Once the Expo lands were cleared (and a few old buildings on the periphery suffered convenient blazes), the north shore of False Creek was pretty much Berlin, 1945. Flattened. A blank slate. Now it’s a big, soulless grey slate, albeit with wonderful waterfront access and a single dominant cultural centre in the form of the excellent Roundhouse Community Centre. But our mayor at the time had no real plan and refused to consider one, preferring instead to rely on zoning practices that allowed developers to shape the area into a potential JG Ballard novella. Give it 20 years. You’ll see.
Then there’s the strip along Hastings, the 100 block. During the post-Expo 80s and into the 90s it came to host after hours clubs, micro theatre spaces and galleries. Most were shabby, makeshift affairs that at least afforded creative use while awaiting gentrification. One of those spaces, for a time, was the Or Gallery.
Further west, into the core, the post office remains (likely to serve as pediment for more condos) as does one highly conspicuous, narrow old structure at 555 Hamilton Street better known as the Del Mar Hotel. Since 2008 it’s also been home to the Or Gallery after it was forced from the 100 block of Hastings. 555 has a long gallery affiliation, as the Bau Xi began there in 1965. The CAG also did time beneath the rooms.
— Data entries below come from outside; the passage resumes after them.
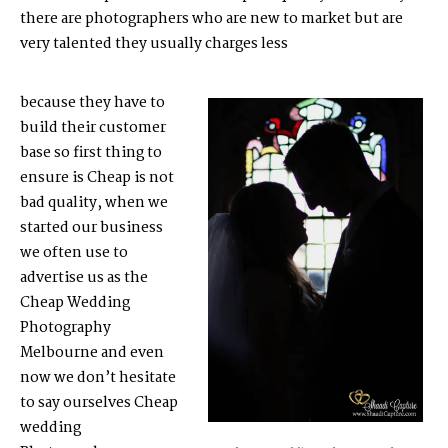
there are photographers who are new to market but are
very talented they usually charges less
because they have to
build their customer
base so first thing to
ensure is Cheap is not
bad quality, when we
started our business
we often use to
advertise us as the
Cheap Wedding
Photography
Melbourne
and even
now we don’t hesitate
to say ourselves Cheap
wedding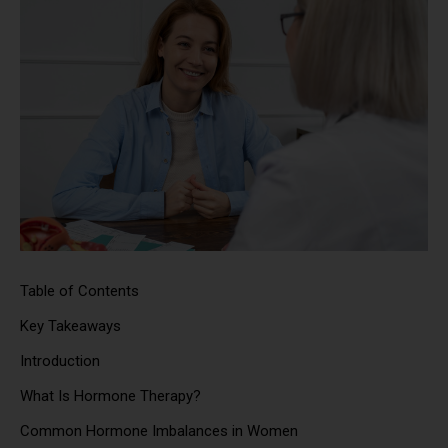
Table of Contents
Key Takeaways
Introduction
What Is Hormone Therapy?
Common Hormone Imbalances in Women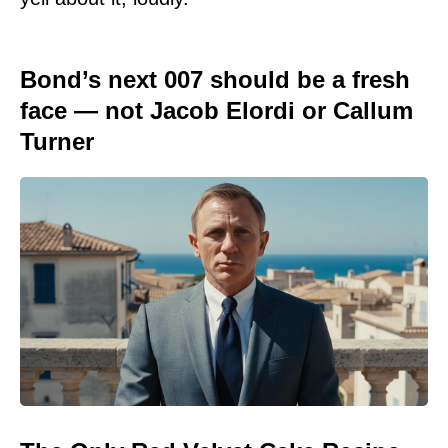
Bond’s next 007 should be a fresh
face — not Jacob Elordi or Callum
Turner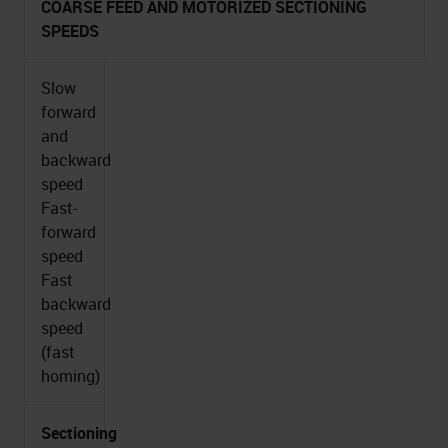
COARSE FEED AND MOTORIZED SECTIONING
SPEEDS
Slow
forward
and
backward
speed
Fast-
forward
speed
Fast
backward
speed
(fast
homing)
Sectioning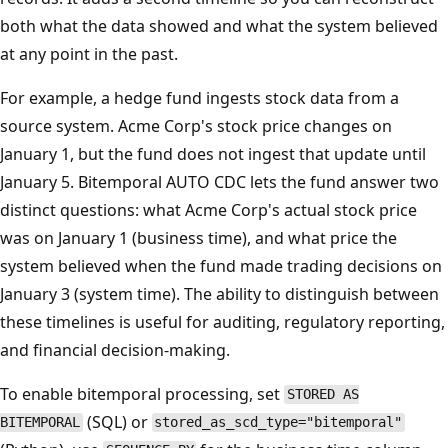
both what the data showed and what the system believed
at any point in the past.
For example, a hedge fund ingests stock data from a
source system. Acme Corp's stock price changes on
January 1, but the fund does not ingest that update until
January 5. Bitemporal AUTO CDC lets the fund answer two
distinct questions: what Acme Corp's actual stock price
was on January 1 (business time), and what price the
system believed when the fund made trading decisions on
January 3 (system time). The ability to distinguish between
these timelines is useful for auditing, regulatory reporting,
and financial decision-making.
To enable bitemporal processing, set
STORED AS
(SQL) or
BITEMPORAL
stored_as_scd_type="bitemporal"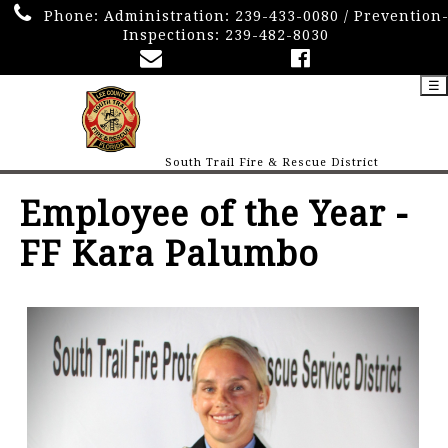
Phone:
Administration: 239-433-0080 / Prevention
Inspections: 239-482-8030
☰
South Trail Fire & Rescue District
Employee of the Year -
FF Kara Palumbo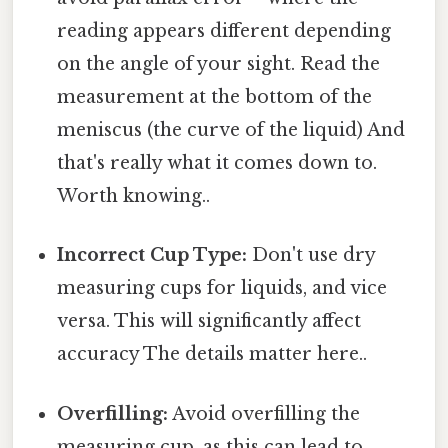
reading appears different depending
on the angle of your sight. Read the
measurement at the bottom of the
meniscus (the curve of the liquid) And
that's really what it comes down to.
Worth knowing..
Incorrect Cup Type:
Don't use dry
measuring cups for liquids, and vice
versa. This will significantly affect
accuracy The details matter here..
Overfilling:
Avoid overfilling the
measuring cup, as this can lead to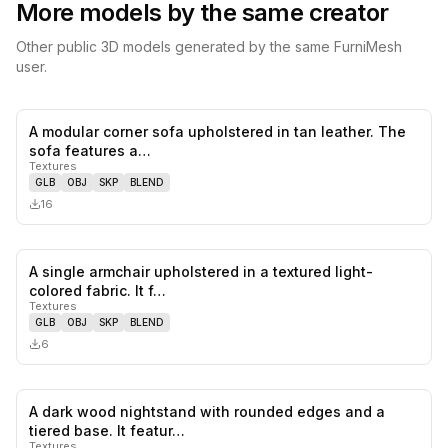
More models by the same creator
Other public 3D models generated by the same FurniMesh
user.
A modular corner sofa upholstered in tan leather. The
0
likes,
0
sa
sofa features a…
Textures
GLB
OBJ
SKP
BLEND
16
A single armchair upholstered in a textured light-
0
likes,
0
sa
colored fabric. It f…
Textures
GLB
OBJ
SKP
BLEND
6
A dark wood nightstand with rounded edges and a
0
likes,
1
sa
tiered base. It featur…
Textures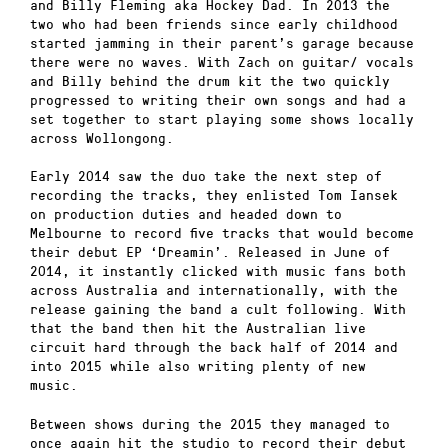
and Billy Fleming aka Hockey Dad. In 2013 the
two who had been friends since early childhood
started jamming in their parent’s garage because
there were no waves. With Zach on guitar/ vocals
and Billy behind the drum kit the two quickly
progressed to writing their own songs and had a
set together to start playing some shows locally
across Wollongong.
Early 2014 saw the duo take the next step of
recording the tracks, they enlisted Tom Iansek
on production duties and headed down to
Melbourne to record five tracks that would become
their debut EP ‘Dreamin’. Released in June of
2014, it instantly clicked with music fans both
across Australia and internationally, with the
release gaining the band a cult following. With
that the band then hit the Australian live
circuit hard through the back half of 2014 and
into 2015 while also writing plenty of new
music.
Between shows during the 2015 they managed to
once again hit the studio to record their debut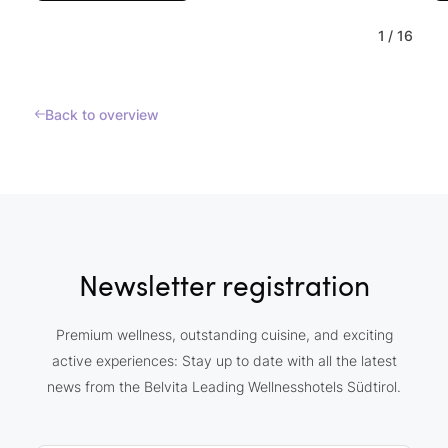
1
/
16
Back to overview
Newsletter registration
Premium wellness, outstanding cuisine, and exciting
active experiences: Stay up to date with all the latest
news from the Belvita Leading Wellnesshotels Südtirol.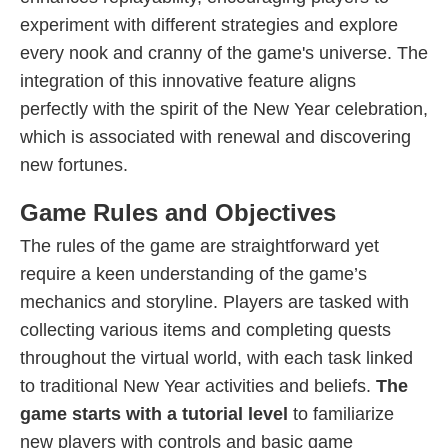
experiment with different strategies and explore
every nook and cranny of the game's universe. The
integration of this innovative feature aligns
perfectly with the spirit of the New Year celebration,
which is associated with renewal and discovering
new fortunes.
Game Rules and Objectives
The rules of the game are straightforward yet
require a keen understanding of the game’s
mechanics and storyline. Players are tasked with
collecting various items and completing quests
throughout the virtual world, with each task linked
to traditional New Year activities and beliefs.
The
game starts with a tutorial level
to familiarize
new players with controls and basic game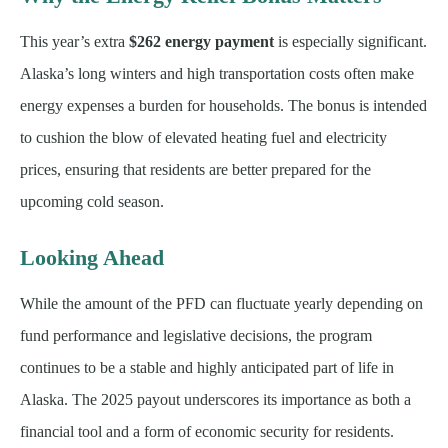
This year’s extra
$262 energy payment
is especially significant.
Alaska’s long winters and high transportation costs often make
energy expenses a burden for households. The bonus is intended
to cushion the blow of elevated heating fuel and electricity
prices, ensuring that residents are better prepared for the
upcoming cold season.
Looking Ahead
While the amount of the PFD can fluctuate yearly depending on
fund performance and legislative decisions, the program
continues to be a stable and highly anticipated part of life in
Alaska. The 2025 payout underscores its importance as both a
financial tool and a form of economic security for residents.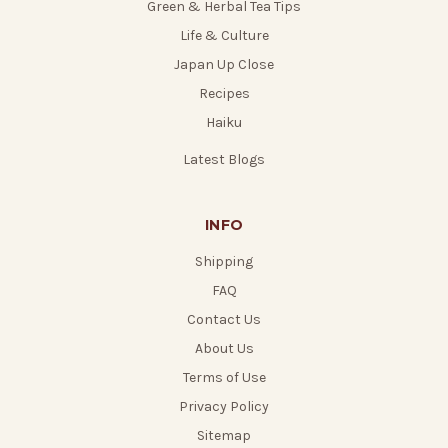
Green & Herbal Tea Tips
Life & Culture
Japan Up Close
Recipes
Haiku
Latest Blogs
INFO
Shipping
FAQ
Contact Us
About Us
Terms of Use
Privacy Policy
Sitemap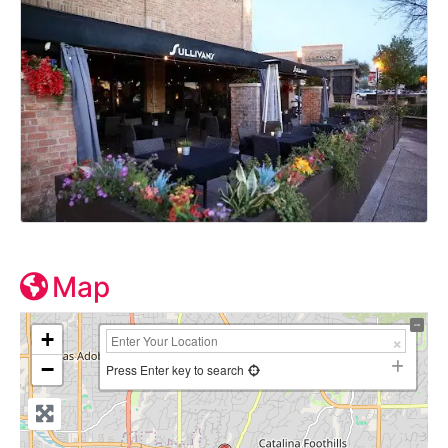
Map
+
−
Press Enter key to search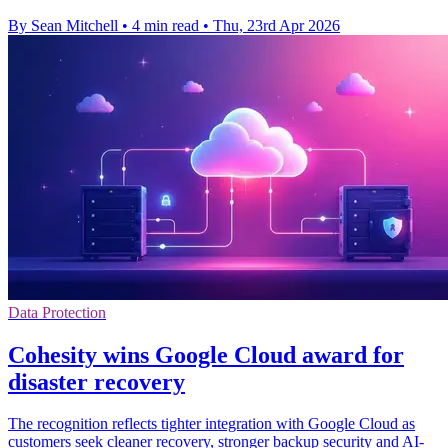
By Sean Mitchell
•
4 min read
•
Thu, 23rd Apr 2026
Data Protection
Cohesity wins Google Cloud award for
disaster recovery
The recognition reflects tighter integration with Google Cloud as
customers seek cleaner recovery, stronger backup security and AI-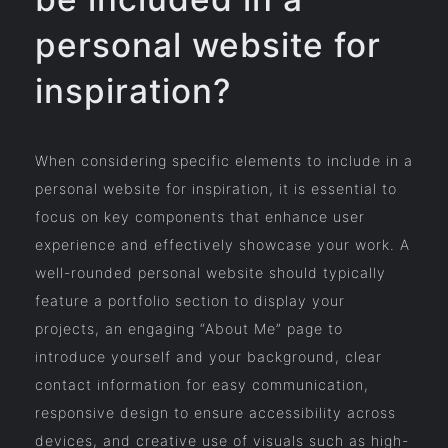
personal website for
inspiration?
When considering specific elements to include in a
personal website for inspiration, it is essential to
focus on key components that enhance user
experience and effectively showcase your work. A
well-rounded personal website should typically
feature a portfolio section to display your
projects, an engaging “About Me” page to
introduce yourself and your background, clear
contact information for easy communication,
responsive design to ensure accessibility across
devices, and creative use of visuals such as high-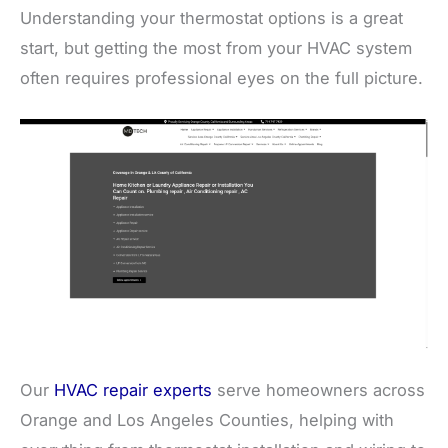
Understanding your thermostat options is a great
start, but getting the most from your HVAC system
often requires professional eyes on the full picture.
Our
HVAC repair experts
serve homeowners across
Orange and Los Angeles Counties, helping with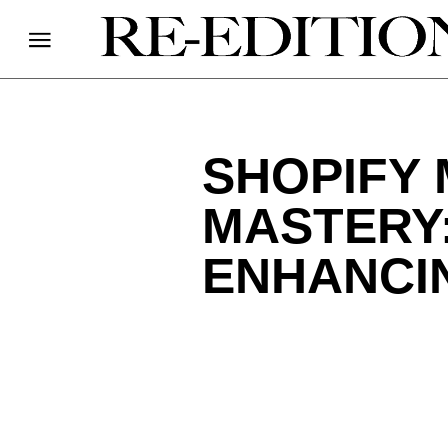
SHOPIFY
MASTERY
ENHANCI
And in the 90s, the owner resisted development pressure from BC Hydro so that the low income hotel and street front gallery space remains.
The text intervention work “Unlimited Growth Increases the Divide” by Kathryn Walter greets all who enter on the slate above the entrance. And the alley to the north has served me well whenever I’ve had need of a sheltered space to do a portrait or two. I recall shooting George Vergette for the Straight there. In any event, I recently noticed a new text piece on the wall high up on the side of the building. It was difficult to find an angle to view or photograph so I cast down to see this image. I was immediately struck by its resemblance to a whale (I’ve done a series of “Abject Orcas”, photos of awful, painted or sculptural renderings of “the killer whale” in public spaces). It also looked like a painting by Robert Linsley. I’ve no idea whether this is an intentional work. Perhaps it’s simply how a series of graffiti tags were covered over. Or not.